Pet behaviorist Pamela Uncles, Companion Animal Behavior, a practice in the Washington, DC, metropolitan area, adds that behavioral challenges may abound.
“I don’t think you shouldn’t take them. I think you should be informed,” she says. “You need to know the risks going in. That’s the bottom line with everything.”
Taylor Truitt, CEO and founder of The Vet Set, Brooklyn, New York, says that feral cats might be best cared for outside as community cats. “If cats aren’t socialized by 16 weeks of age, it usually doesn’t go well,” she says.
“I have owners who say they have feral cats as pets, but they feed the cats outside,” says Truitt. “The cat is never in the house….It’s tough to catch a feral cat, and when you do, they are more afraid than anything….I always say don’t do it.”
Adopting a Stray Cat
Generally, stray cats—those that have had basic human socialization—may easily adapt to home life and form bonds with people.
Stray Cat Health
And unlike feral cats, strays are often fixed and have had some medical care. So you’re generally not starting from the beginning with major medical expenses. That doesn’t mean you shouldn’t take your new friend to the vet. Always take a new pet to your veterinarian for a checkup for any vaccines they might need or health issues you need to address.
Make Gradual Introductions
Cats brought into the home should be secluded from other animals, even after their vet visit, says Dr. Truitt. That will allow them to adapt to the sights, sounds and smells in their new environments. You and others in your home might be used to the sound of the dishwasher or doorbell, but new pets aren’t.
You may want your new cat to become best friends with your current cat or other pet. That can happen if you slowly introduce them. For first meetings, Uncles recommends that you keep it to just a few minutes long. Each day, allow the pets to see each other for longer periods of time, and allow them to gradually interact with you.
Allowing cats to see each other for short times, such as through glass doors, is another way to begin to introduce them. But depending on the stray cat's background, she may not acclimate as you would hope, says Uncles.

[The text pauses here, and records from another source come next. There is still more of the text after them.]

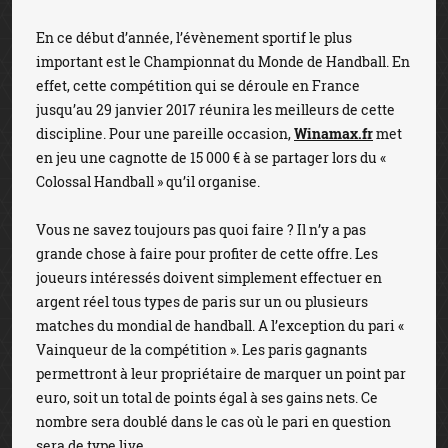
En ce début d’année, l’évènement sportif le plus
important est le Championnat du Monde de Handball. En
effet, cette compétition qui se déroule en France
jusqu’au 29 janvier 2017 réunira les meilleurs de cette
discipline. Pour une pareille occasion,
Winamax.fr
met
en jeu une cagnotte de 15 000 € à se partager lors du «
Colossal Handball » qu’il organise.
Vous ne savez toujours pas quoi faire ? Il n’y a pas
grande chose à faire pour profiter de cette offre. Les
joueurs intéressés doivent simplement effectuer en
argent réel tous types de paris sur un ou plusieurs
matches du mondial de handball. A l’exception du pari «
Vainqueur de la compétition ». Les paris gagnants
permettront à leur propriétaire de marquer un point par
euro, soit un total de points égal à ses gains nets. Ce
nombre sera doublé dans le cas où le pari en question
sera de type live.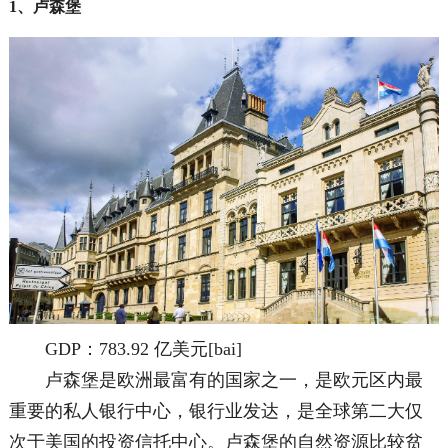
1、卢森堡
GDP：783.92 亿美元[bai]
卢森堡是欧洲最富有的国家之一，是欧元区内最
重要的私人银行中心，银行业发达，是全球第二大仅
次于美国的投资信托中心。卢森堡的自然资源比较贫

Pet Supplies for Bringing Home a Stray Cat
If you are taking in a stray cat, here are some supplies you should have on hand:
- Litter Boxes. When cats have lived outdoors they often must be reintroduced to using litter boxes. Dr. Truitt says that it’s a wise idea to have one on each floor of your home.
- Cat Toys. It’s a great idea to have a few cat toys for your new kitty to play with to keep them mentally and physically stimulated. In the beginning, keep the new cat’s toys separate from those of your other cat or pet, advises Dr. Truitt. Try different types of toys, like cat feather wands, interactive laser pointers and toy mice. Playing with your cat is a great way to build trust and strengthen your bond while also providing a healthy outlet for their exercise needs.
- Cat Scratchers and Trees. Some cats prefer to scratch vertically, while others enjoy horizontal scratching. Buy a few different types of cat scratchers so you can discover which your new cat prefers, says Uncles. You can also get something that offers both options and gives your cat a safe, high place to go to—a tall cat tree. Don’t assume that your new cat will have the same cat-scratching preferences as your current or previous cat.
- Catnip. Some cats find it appealing, says Dr. Hohenhaus, but about 25 percent of cats aren’t affected by it. But don’t worry—there are other safe and healthy catnip alternatives. Here are some recommended by Dr. Hohenhaus:
- Silver Vine (Actinidia polygama)
- Tatarian Honeysuckle (Lonicera tatarica)
- Valerian (Valeriana officinalis)
- Calming Aids. There are some natural cat calming products you can discuss with your veterinarian when bringing any new cat into the household—especially a stray or feral cat. Cat pheromone diffusers and cat calming treats can be helpful if used correctly.